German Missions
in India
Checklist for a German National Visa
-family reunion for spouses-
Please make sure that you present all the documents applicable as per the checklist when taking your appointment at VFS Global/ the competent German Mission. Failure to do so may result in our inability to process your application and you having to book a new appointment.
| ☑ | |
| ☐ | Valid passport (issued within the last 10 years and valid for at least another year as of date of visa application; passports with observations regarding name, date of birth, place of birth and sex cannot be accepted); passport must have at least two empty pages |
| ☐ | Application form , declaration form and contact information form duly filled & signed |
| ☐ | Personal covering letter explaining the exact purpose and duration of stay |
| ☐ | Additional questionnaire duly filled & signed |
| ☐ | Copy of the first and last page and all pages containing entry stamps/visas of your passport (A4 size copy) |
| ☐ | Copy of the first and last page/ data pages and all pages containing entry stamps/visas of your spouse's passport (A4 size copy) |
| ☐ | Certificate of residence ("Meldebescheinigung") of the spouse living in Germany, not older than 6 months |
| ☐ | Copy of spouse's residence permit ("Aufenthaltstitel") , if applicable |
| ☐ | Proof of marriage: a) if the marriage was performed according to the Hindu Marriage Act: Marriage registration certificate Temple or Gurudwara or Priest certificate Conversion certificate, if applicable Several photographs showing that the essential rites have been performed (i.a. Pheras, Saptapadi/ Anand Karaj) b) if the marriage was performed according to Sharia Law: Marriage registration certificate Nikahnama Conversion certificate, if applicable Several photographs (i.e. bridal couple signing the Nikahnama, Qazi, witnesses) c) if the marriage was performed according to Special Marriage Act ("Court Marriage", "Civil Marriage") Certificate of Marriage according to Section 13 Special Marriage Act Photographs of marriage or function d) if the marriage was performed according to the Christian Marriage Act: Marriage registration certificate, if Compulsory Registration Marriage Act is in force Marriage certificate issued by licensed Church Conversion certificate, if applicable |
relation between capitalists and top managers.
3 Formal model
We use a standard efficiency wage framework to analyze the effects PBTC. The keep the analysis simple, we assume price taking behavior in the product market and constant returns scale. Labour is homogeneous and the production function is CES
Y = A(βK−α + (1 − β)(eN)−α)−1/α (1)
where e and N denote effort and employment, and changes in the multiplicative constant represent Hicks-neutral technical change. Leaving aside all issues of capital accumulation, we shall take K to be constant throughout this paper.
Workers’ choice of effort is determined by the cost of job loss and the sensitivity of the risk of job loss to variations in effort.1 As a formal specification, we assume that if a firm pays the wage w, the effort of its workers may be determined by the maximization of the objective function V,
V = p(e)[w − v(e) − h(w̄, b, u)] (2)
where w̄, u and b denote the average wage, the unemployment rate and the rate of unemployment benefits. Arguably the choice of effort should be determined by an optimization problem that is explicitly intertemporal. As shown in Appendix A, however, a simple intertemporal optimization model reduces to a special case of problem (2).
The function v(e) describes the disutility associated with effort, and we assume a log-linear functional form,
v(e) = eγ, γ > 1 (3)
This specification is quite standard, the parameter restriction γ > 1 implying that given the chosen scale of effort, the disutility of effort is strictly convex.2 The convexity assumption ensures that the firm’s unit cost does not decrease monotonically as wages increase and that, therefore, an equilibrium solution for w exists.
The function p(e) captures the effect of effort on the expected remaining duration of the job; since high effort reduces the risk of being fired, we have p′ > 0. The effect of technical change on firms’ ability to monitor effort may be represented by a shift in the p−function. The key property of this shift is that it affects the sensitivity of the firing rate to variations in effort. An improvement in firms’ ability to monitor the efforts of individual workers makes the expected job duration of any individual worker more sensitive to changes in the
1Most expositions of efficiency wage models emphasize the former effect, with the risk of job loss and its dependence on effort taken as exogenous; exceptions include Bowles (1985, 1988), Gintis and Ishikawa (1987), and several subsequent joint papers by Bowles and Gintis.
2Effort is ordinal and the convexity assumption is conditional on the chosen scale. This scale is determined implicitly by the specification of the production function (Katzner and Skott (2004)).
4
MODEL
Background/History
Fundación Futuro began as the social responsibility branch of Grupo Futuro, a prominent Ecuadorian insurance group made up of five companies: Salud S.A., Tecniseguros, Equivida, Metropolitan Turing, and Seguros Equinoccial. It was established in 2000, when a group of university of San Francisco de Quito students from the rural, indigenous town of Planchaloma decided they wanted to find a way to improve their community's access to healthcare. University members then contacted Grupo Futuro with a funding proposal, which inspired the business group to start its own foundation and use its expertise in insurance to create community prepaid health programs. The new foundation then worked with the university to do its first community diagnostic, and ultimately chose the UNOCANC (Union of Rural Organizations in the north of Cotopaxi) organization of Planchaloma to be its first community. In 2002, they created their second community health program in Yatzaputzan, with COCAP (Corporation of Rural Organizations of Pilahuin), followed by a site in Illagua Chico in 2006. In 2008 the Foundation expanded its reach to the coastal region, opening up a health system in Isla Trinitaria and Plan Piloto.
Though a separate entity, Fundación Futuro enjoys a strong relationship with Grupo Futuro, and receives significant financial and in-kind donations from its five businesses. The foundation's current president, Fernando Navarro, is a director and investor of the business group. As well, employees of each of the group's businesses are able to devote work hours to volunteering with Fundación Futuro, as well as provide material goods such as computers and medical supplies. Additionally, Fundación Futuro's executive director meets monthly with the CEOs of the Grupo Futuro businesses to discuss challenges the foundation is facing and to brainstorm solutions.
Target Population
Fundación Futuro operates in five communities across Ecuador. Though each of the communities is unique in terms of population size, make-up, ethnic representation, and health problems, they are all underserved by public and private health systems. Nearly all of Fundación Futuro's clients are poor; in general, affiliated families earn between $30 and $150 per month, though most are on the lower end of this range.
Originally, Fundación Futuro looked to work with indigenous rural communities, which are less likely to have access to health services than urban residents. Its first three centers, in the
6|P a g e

:::

### [Work task]
Reproduce the entries above in full by retyping them exactly.

### [Task output]
German Missions
in India
Checklist for a German National Visa
-family reunion for spouses-
Please make sure that you present all the documents applicable as per the checklist when taking your appointment at VFS Global/ the competent German Mission. Failure to do so may result in our inability to process your application and you having to book a new appointment.
| ☑ | |
| ☐ | Valid passport (issued within the last 10 years and valid for at least another year as of date of visa application; passports with observations regarding name, date of birth, place of birth and sex cannot be accepted); passport must have at least two empty pages |
| ☐ | Application form , declaration form and contact information form duly filled & signed |
| ☐ | Personal covering letter explaining the exact purpose and duration of stay |
| ☐ | Additional questionnaire duly filled & signed |
| ☐ | Copy of the first and last page and all pages containing entry stamps/visas of your passport (A4 size copy) |
| ☐ | Copy of the first and last page/ data pages and all pages containing entry stamps/visas of your spouse's passport (A4 size copy) |
| ☐ | Certificate of residence ("Meldebescheinigung") of the spouse living in Germany, not older than 6 months |
| ☐ | Copy of spouse's residence permit ("Aufenthaltstitel") , if applicable |
| ☐ | Proof of marriage: a) if the marriage was performed according to the Hindu Marriage Act: Marriage registration certificate Temple or Gurudwara or Priest certificate Conversion certificate, if applicable Several photographs showing that the essential rites have been performed (i.a. Pheras, Saptapadi/ Anand Karaj) b) if the marriage was performed according to Sharia Law: Marriage registration certificate Nikahnama Conversion certificate, if applicable Several photographs (i.e. bridal couple signing the Nikahnama, Qazi, witnesses) c) if the marriage was performed according to Special Marriage Act ("Court Marriage", "Civil Marriage") Certificate of Marriage according to Section 13 Special Marriage Act Photographs of marriage or function d) if the marriage was performed according to the Christian Marriage Act: Marriage registration certificate, if Compulsory Registration Marriage Act is in force Marriage certificate issued by licensed Church Conversion certificate, if applicable |
relation between capitalists and top managers.
3 Formal model
We use a standard efficiency wage framework to analyze the effects PBTC. The keep the analysis simple, we assume price taking behavior in the product market and constant returns scale. Labour is homogeneous and the production function is CES
Y = A(βK−α + (1 − β)(eN)−α)−1/α (1)
where e and N denote effort and employment, and changes in the multiplicative constant represent Hicks-neutral technical change. Leaving aside all issues of capital accumulation, we shall take K to be constant throughout this paper.
Workers’ choice of effort is determined by the cost of job loss and the sensitivity of the risk of job loss to variations in effort.1 As a formal specification, we assume that if a firm pays the wage w, the effort of its workers may be determined by the maximization of the objective function V,
V = p(e)[w − v(e) − h(w̄, b, u)] (2)
where w̄, u and b denote the average wage, the unemployment rate and the rate of unemployment benefits. Arguably the choice of effort should be determined by an optimization problem that is explicitly intertemporal. As shown in Appendix A, however, a simple intertemporal optimization model reduces to a special case of problem (2).
The function v(e) describes the disutility associated with effort, and we assume a log-linear functional form,
v(e) = eγ, γ > 1 (3)
This specification is quite standard, the parameter restriction γ > 1 implying that given the chosen scale of effort, the disutility of effort is strictly convex.2 The convexity assumption ensures that the firm’s unit cost does not decrease monotonically as wages increase and that, therefore, an equilibrium solution for w exists.
The function p(e) captures the effect of effort on the expected remaining duration of the job; since high effort reduces the risk of being fired, we have p′ > 0. The effect of technical change on firms’ ability to monitor effort may be represented by a shift in the p−function. The key property of this shift is that it affects the sensitivity of the firing rate to variations in effort. An improvement in firms’ ability to monitor the efforts of individual workers makes the expected job duration of any individual worker more sensitive to changes in the
1Most expositions of efficiency wage models emphasize the former effect, with the risk of job loss and its dependence on effort taken as exogenous; exceptions include Bowles (1985, 1988), Gintis and Ishikawa (1987), and several subsequent joint papers by Bowles and Gintis.
2Effort is ordinal and the convexity assumption is conditional on the chosen scale. This scale is determined implicitly by the specification of the production function (Katzner and Skott (2004)).
4
MODEL
Background/History
Fundación Futuro began as the social responsibility branch of Grupo Futuro, a prominent Ecuadorian insurance group made up of five companies: Salud S.A., Tecniseguros, Equivida, Metropolitan Turing, and Seguros Equinoccial. It was established in 2000, when a group of university of San Francisco de Quito students from the rural, indigenous town of Planchaloma decided they wanted to find a way to improve their community's access to healthcare. University members then contacted Grupo Futuro with a funding proposal, which inspired the business group to start its own foundation and use its expertise in insurance to create community prepaid health programs. The new foundation then worked with the university to do its first community diagnostic, and ultimately chose the UNOCANC (Union of Rural Organizations in the north of Cotopaxi) organization of Planchaloma to be its first community. In 2002, they created their second community health program in Yatzaputzan, with COCAP (Corporation of Rural Organizations of Pilahuin), followed by a site in Illagua Chico in 2006. In 2008 the Foundation expanded its reach to the coastal region, opening up a health system in Isla Trinitaria and Plan Piloto.
Though a separate entity, Fundación Futuro enjoys a strong relationship with Grupo Futuro, and receives significant financial and in-kind donations from its five businesses. The foundation's current president, Fernando Navarro, is a director and investor of the business group. As well, employees of each of the group's businesses are able to devote work hours to volunteering with Fundación Futuro, as well as provide material goods such as computers and medical supplies. Additionally, Fundación Futuro's executive director meets monthly with the CEOs of the Grupo Futuro businesses to discuss challenges the foundation is facing and to brainstorm solutions.
Target Population
Fundación Futuro operates in five communities across Ecuador. Though each of the communities is unique in terms of population size, make-up, ethnic representation, and health problems, they are all underserved by public and private health systems. Nearly all of Fundación Futuro's clients are poor; in general, affiliated families earn between $30 and $150 per month, though most are on the lower end of this range.
Originally, Fundación Futuro looked to work with indigenous rural communities, which are less likely to have access to health services than urban residents. Its first three centers, in the
6|P a g e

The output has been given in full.